%%

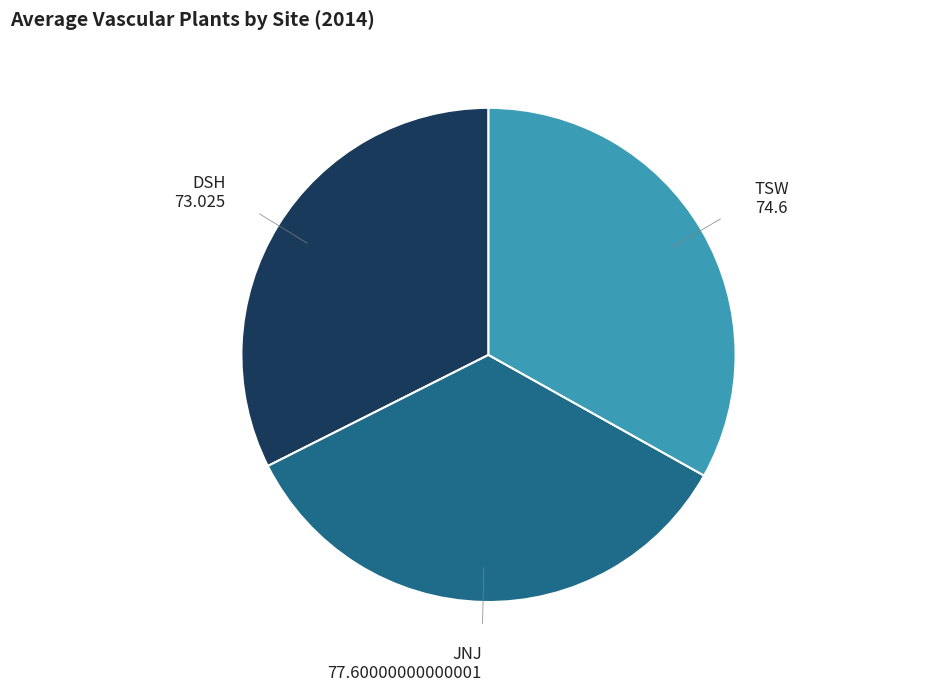

The JNJ slice represents 28% of the pie. True or false?

False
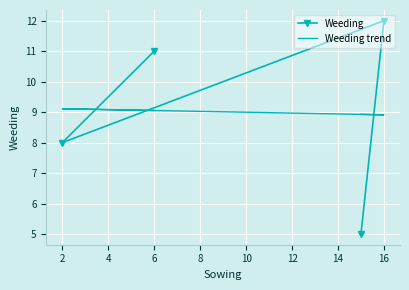

Which series has the largest total across all categories?

Weeding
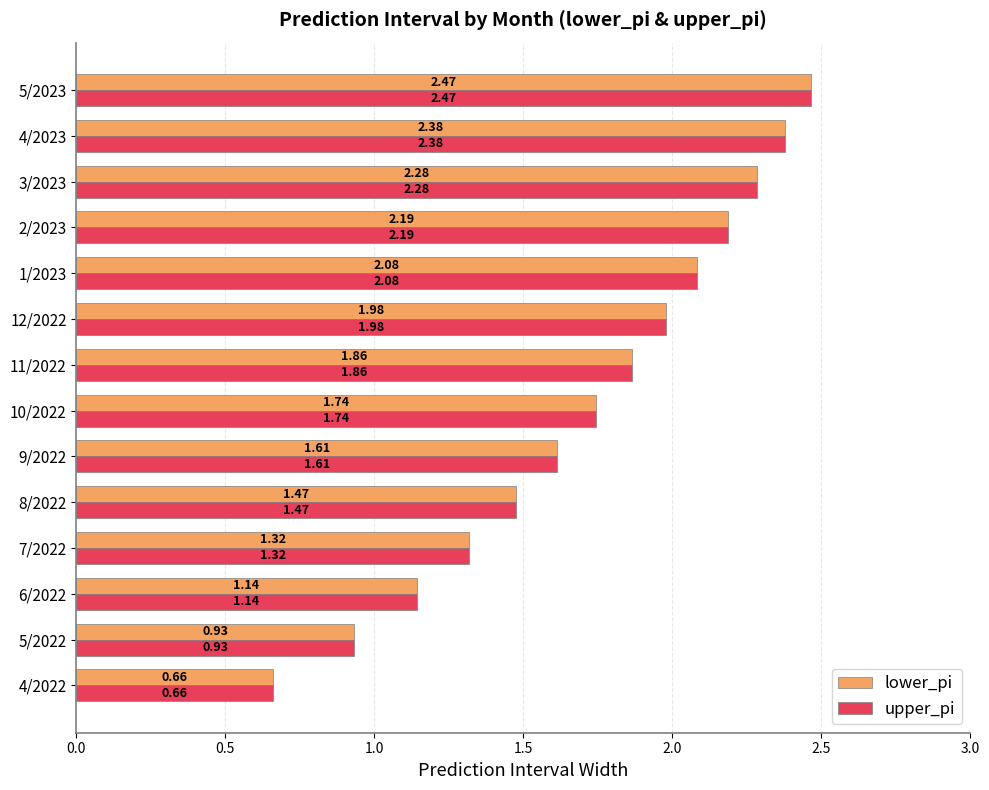

List the labels in order of upper_pi value, largest first.

5/2023, 4/2023, 3/2023, 2/2023, 1/2023, 12/2022, 11/2022, 10/2022, 9/2022, 8/2022, 7/2022, 6/2022, 5/2022, 4/2022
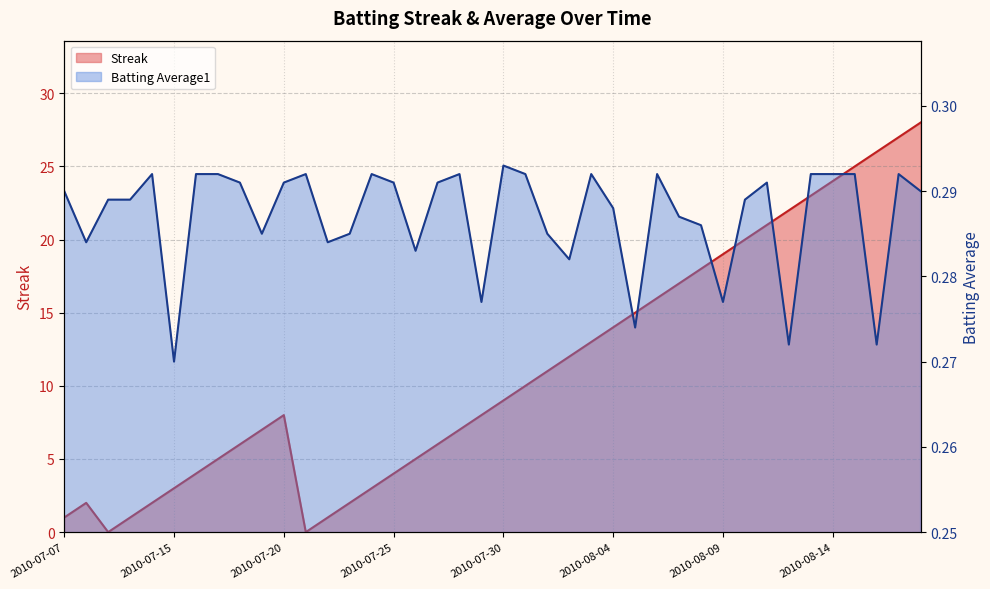

What is the value of the Batting Average1 point at the 18th from the left?

0.3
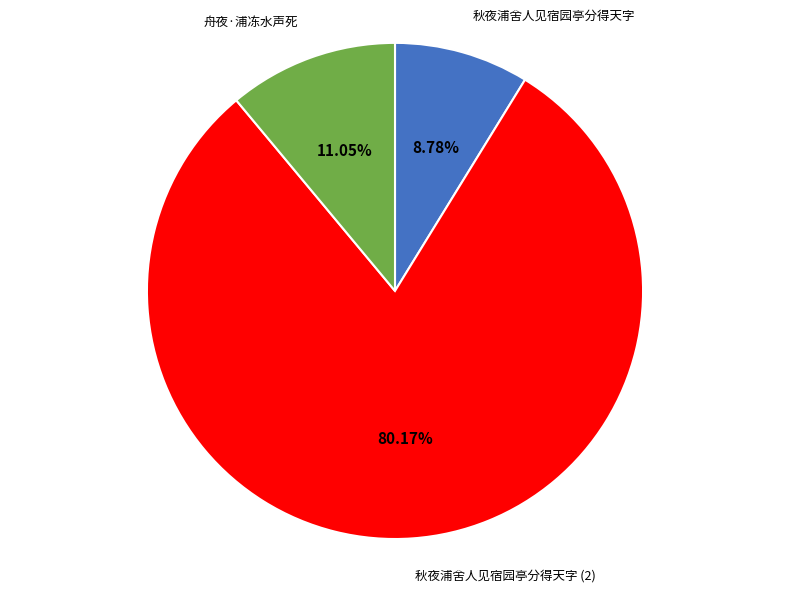

To the nearest percent, what percentage of the pie is 舟夜·浦冻水声死?

11%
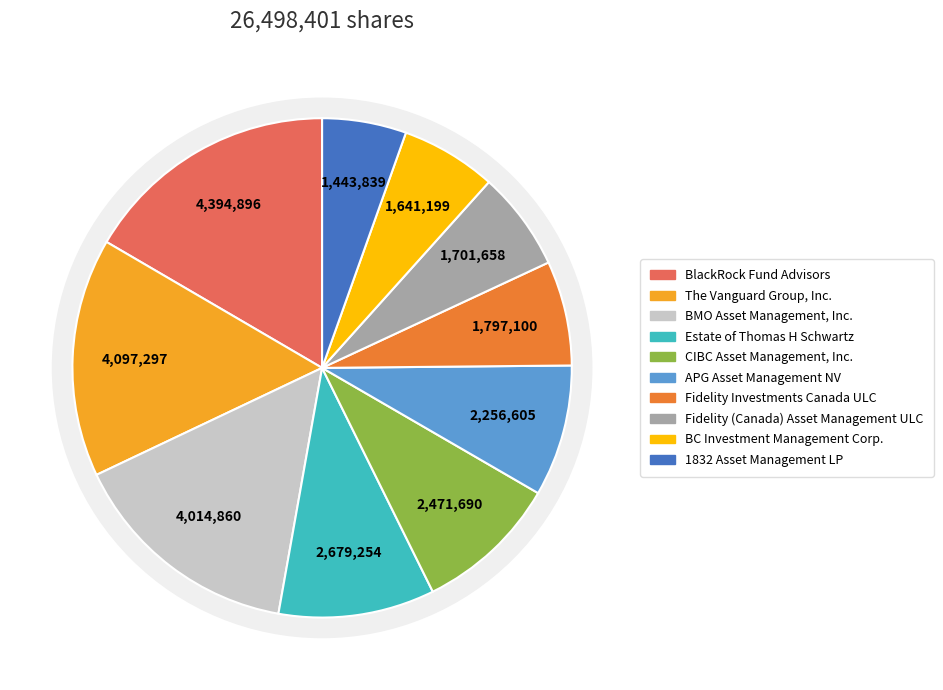

Count the number of slices in the pie.

10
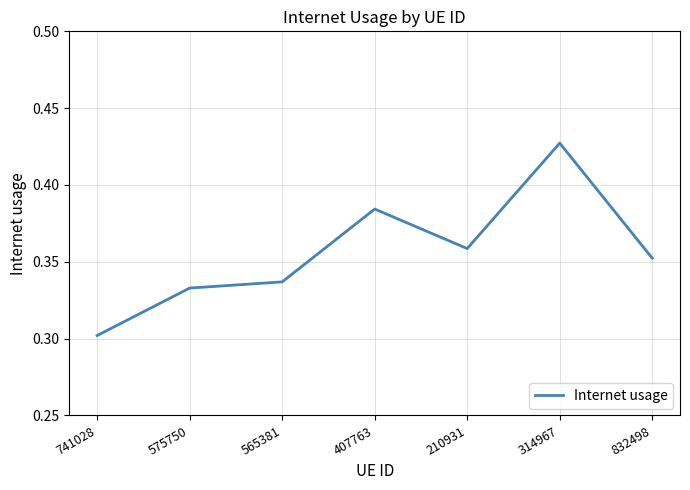

What position from the right is 832498?

1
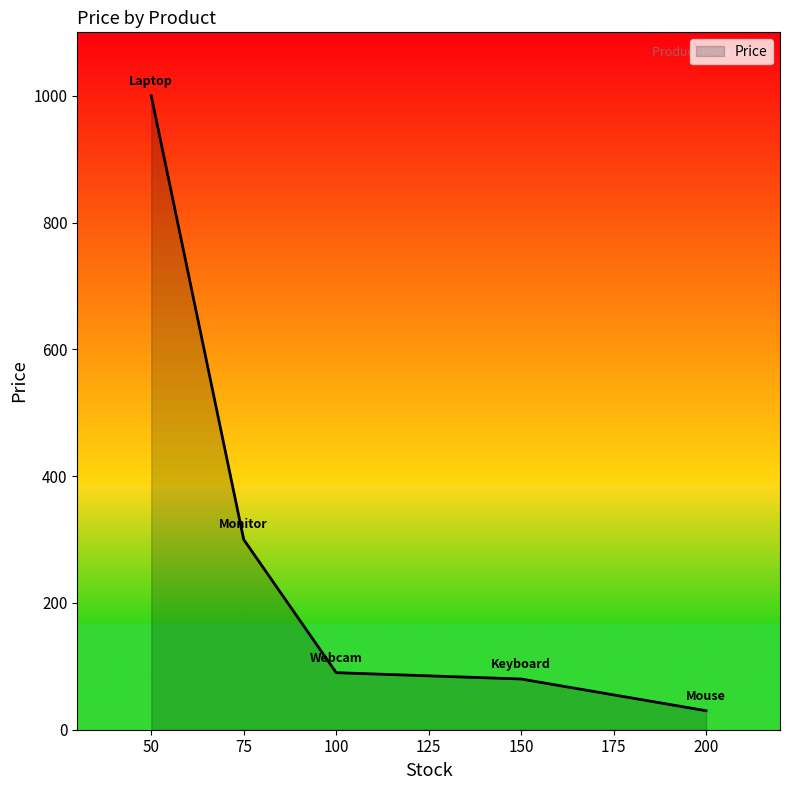

The value at 200 is 30.0. True or false?

True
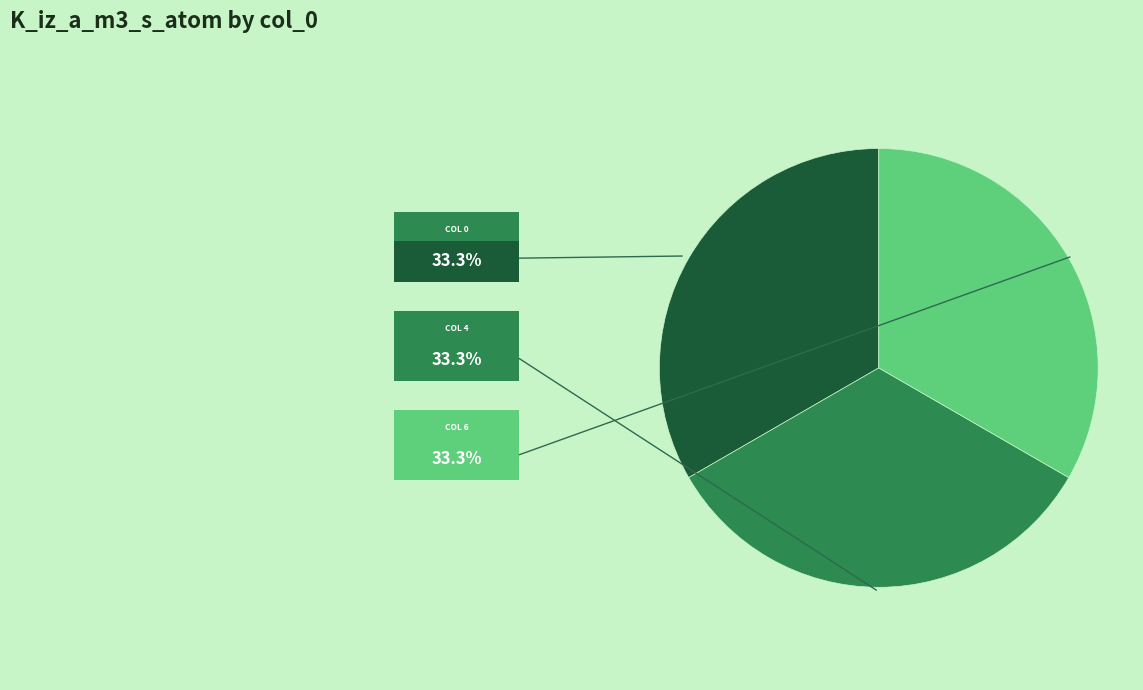

Is there a majority slice in this chart?

No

%%

**Work order**
Update the listing above by replacing each occurrence of "True or false?" with "Is this correct?" and keeping every other line unchanged. Leave the pictures out of your answer.

**Response to this task**
The JNJ slice represents 28% of the pie. Is this correct?

False

Which series has the largest total across all categories?

Weeding

List the labels in order of upper_pi value, largest first.

5/2023, 4/2023, 3/2023, 2/2023, 1/2023, 12/2022, 11/2022, 10/2022, 9/2022, 8/2022, 7/2022, 6/2022, 5/2022, 4/2022

What is the value of the Batting Average1 point at the 18th from the left?

0.3

To the nearest percent, what percentage of the pie is 舟夜·浦冻水声死?

11%

Count the number of slices in the pie.

10

What position from the right is 832498?

1

The value at 200 is 30.0. Is this correct?

True

Is there a majority slice in this chart?

No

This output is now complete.